ECLI:NL:RBDHA:2025:19814

Rechtbank Den Haag

Datum uitspraak
28 oktober 2025
Publicatiedatum
29 oktober 2025
Zaaknummer
NL24.46579
Instantie
Rechtbank Den Haag
Type
Uitspraak
Procedures
  • Eerste aanleg - enkelvoudig
Vindplaatsen
  • Rechtspraak.nl
AI samenvatting door LexboostAutomatisch gegenereerd

Afwijzing verzoek om voorlopige voorziening in vreemdelingenrechtelijke zaak

In deze zaak heeft de voorzieningenrechter van de Rechtbank Den Haag op 28 oktober 2025 uitspraak gedaan in een verzoek om een voorlopige voorziening. Verzoeker, vertegenwoordigd door mr. J. van Appia, had een aanvraag ingediend voor een verblijfsdocument EU/EER, welke door de minister van Asiel en Migratie op 9 september 2024 was afgewezen. Verzoeker maakte bezwaar tegen deze afwijzing, maar het bezwaar werd op 21 november 2024 ongegrond verklaard. Hierop heeft verzoeker beroep ingesteld en verzocht om een voorlopige voorziening. De voorzieningenrechter heeft echter geoordeeld dat een voorlopige voorziening niet meer nodig is, aangezien er al een uitspraak was gedaan op een gerelateerd beroep (zaaknummer NL24.46577). Het verzoek is daarom afgewezen als kennelijk ongegrond. Tevens is er geen aanleiding voor een proceskostenveroordeling.
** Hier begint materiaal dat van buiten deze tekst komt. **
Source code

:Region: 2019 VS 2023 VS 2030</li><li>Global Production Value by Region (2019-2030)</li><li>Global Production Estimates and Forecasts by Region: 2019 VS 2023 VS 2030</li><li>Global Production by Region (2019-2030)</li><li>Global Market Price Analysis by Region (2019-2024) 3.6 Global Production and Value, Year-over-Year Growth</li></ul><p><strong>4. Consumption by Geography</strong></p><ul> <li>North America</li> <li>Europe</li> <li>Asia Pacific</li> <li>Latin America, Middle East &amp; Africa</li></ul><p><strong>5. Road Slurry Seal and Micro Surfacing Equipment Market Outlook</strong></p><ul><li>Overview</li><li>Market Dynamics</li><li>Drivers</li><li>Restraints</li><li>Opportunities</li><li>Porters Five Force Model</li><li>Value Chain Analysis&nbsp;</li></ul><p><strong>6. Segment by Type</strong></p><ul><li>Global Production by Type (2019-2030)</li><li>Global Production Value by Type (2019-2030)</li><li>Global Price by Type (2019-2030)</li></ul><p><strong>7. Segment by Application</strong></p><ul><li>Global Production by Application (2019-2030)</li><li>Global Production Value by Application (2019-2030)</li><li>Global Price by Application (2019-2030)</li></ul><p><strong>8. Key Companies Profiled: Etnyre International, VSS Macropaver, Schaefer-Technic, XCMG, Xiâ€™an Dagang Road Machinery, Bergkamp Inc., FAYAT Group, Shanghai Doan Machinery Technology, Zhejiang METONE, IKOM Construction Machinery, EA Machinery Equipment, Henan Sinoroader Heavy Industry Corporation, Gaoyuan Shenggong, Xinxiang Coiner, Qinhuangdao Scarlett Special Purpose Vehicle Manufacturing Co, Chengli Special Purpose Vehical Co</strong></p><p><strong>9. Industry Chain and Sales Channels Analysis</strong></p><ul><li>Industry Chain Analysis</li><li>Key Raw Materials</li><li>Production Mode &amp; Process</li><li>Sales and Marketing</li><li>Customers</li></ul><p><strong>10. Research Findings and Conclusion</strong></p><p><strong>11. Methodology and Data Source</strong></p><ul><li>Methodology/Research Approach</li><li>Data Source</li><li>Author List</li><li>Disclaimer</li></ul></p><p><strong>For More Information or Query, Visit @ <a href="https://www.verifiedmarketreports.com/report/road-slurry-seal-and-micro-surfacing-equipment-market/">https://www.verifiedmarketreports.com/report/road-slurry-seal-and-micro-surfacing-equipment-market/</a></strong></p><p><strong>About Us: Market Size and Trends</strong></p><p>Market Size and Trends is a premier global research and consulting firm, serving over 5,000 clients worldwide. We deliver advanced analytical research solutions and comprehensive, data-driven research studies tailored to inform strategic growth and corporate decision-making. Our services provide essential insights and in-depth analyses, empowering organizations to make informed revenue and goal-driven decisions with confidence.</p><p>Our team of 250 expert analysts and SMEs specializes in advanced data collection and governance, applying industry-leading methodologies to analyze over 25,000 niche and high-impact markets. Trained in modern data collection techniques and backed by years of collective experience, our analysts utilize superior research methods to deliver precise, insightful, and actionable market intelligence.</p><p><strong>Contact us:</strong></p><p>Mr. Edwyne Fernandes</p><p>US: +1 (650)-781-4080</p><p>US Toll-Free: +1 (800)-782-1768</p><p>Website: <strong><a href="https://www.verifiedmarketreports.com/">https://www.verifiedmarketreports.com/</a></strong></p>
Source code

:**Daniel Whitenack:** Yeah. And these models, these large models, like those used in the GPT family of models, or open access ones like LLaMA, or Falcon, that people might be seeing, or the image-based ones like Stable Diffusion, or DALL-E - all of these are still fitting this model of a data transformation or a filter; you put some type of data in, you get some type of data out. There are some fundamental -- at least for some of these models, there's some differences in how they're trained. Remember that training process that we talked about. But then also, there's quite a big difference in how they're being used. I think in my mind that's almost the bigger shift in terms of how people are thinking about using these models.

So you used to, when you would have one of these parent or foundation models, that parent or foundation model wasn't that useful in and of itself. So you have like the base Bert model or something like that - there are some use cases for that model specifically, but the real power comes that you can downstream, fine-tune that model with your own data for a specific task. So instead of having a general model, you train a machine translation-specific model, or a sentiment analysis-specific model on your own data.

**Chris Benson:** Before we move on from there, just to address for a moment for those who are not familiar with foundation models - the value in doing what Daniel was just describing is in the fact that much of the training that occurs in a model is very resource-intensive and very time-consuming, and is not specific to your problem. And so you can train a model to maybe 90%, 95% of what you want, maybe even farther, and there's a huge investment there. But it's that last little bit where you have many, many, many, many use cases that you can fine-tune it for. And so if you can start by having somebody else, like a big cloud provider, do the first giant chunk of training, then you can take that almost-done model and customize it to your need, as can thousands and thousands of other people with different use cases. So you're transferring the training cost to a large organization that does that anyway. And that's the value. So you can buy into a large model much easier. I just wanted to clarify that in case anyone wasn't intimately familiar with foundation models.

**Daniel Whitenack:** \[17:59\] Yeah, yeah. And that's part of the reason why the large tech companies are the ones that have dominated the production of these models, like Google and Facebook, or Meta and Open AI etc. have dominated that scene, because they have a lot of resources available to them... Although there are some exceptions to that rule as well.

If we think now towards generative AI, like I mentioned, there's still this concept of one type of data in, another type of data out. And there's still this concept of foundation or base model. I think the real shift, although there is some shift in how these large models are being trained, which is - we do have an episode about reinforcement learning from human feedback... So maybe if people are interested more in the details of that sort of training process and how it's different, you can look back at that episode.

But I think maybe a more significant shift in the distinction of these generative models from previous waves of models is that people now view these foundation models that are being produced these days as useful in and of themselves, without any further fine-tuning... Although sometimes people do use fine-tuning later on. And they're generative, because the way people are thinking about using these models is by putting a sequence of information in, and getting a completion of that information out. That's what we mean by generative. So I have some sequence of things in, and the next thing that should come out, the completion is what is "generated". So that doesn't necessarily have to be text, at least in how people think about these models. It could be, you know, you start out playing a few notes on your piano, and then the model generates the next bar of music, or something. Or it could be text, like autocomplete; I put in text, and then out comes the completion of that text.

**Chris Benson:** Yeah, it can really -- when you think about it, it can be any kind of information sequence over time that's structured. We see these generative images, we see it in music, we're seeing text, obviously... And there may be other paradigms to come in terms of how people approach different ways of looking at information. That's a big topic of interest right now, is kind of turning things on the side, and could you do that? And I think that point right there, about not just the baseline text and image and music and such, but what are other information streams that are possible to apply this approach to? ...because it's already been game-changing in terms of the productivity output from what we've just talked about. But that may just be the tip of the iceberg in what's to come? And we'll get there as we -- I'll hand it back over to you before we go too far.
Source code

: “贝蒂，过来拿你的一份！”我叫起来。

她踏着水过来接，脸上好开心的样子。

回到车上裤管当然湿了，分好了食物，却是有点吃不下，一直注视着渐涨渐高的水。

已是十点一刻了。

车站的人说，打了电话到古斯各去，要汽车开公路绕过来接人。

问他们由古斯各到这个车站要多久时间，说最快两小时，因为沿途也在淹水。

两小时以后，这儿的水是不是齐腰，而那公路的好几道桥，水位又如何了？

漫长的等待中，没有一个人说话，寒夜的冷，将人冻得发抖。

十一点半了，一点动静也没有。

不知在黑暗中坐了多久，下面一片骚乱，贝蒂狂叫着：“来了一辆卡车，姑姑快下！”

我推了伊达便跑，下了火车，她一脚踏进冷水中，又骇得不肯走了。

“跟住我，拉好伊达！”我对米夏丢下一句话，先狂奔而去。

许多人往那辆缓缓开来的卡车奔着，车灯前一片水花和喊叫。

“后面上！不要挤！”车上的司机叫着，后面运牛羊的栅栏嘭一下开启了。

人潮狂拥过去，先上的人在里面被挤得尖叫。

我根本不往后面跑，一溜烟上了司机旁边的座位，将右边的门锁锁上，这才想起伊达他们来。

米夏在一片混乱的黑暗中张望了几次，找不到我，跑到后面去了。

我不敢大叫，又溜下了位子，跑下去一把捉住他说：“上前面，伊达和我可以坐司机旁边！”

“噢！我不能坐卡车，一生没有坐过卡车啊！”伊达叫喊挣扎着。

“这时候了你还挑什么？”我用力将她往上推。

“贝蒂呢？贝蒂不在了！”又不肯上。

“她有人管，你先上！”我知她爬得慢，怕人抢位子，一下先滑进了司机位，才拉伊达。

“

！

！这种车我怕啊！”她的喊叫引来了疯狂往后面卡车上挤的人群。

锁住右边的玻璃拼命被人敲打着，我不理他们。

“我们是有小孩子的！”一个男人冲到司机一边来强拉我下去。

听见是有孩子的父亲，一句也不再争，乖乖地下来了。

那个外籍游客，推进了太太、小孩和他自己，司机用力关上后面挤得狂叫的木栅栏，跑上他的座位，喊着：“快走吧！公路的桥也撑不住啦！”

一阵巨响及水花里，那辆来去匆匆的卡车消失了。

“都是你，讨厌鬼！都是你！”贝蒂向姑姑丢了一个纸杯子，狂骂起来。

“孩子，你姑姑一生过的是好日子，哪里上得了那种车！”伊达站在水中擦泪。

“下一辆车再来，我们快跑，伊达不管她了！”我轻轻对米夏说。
De uitspraak is openbaar gemaakt en er staat geen hoger beroep of verzet open tegen deze beslissing.

Uitspraak

RECHTBANK DEN HAAG

Zittingsplaats Middelburg
Bestuursrecht
zaaknummer: NL24.46579

uitspraak van de voorzieningenrechter in de zaak tussen

[verzoeker], verzoeker

V-nummer: [V-nummer]
(gemachtigde: mr. J. van Appia),
en
de minister van Asiel en Migratie, [1] verweerder.

Procesverloop

Bij besluit van 9 september 2024 (het primaire besluit) heeft verweerder de aanvraag van verzoeker tot afgifte van een verblijfsdocument EU/EER afgewezen.
Verzoeker heeft tegen het primaire besluit bezwaar gemaakt.
Bij besluit van 21 november 2024 (het bestreden besluit) heeft verweerder het bezwaar van verzoeker ongegrond verklaard.
Verzoeker heeft tegen het bestreden besluit beroep ingesteld. Hij heeft verder de voorzieningenrechter verzocht om een voorlopige voorziening te treffen.
De voorzieningenrechter doet uitspraak zonder zitting op grond van artikel 8:83, derde lid, van de Algemene wet bestuursrecht (Awb).

Overwegingen

1. In de uitspraak van vandaag met zaaknummer NL24.46577 heeft de rechtbank beslist op het beroep waarop dit verzoek om een voorlopige voorziening betrekking heeft. Een voorlopige voorziening is daarom niet meer nodig. De voorzieningenrechter wijst het verzoek om die reden af als kennelijk ongegrond.
2. Voor een proceskostenveroordeling bestaat geen aanleiding.

Beslissing

De voorzieningenrechter wijst het verzoek om een voorlopige voorziening af.
Deze uitspraak is gedaan op 28 oktober 2025 door mr. A. C. J. van Dooijeweert, voorzieningenrechter, in aanwezigheid van mr. M. Gasi, griffier, en openbaar gemaakt door middel van geanonimiseerde publicatie op www.rechtspraak.nl.
De uitspraak is bekendgemaakt op:
Tegen deze uitspraak staat geen hoger beroep of verzet open.

Voetnoten

1.Voorheen de staatssecretaris van Justitie en Veiligheid.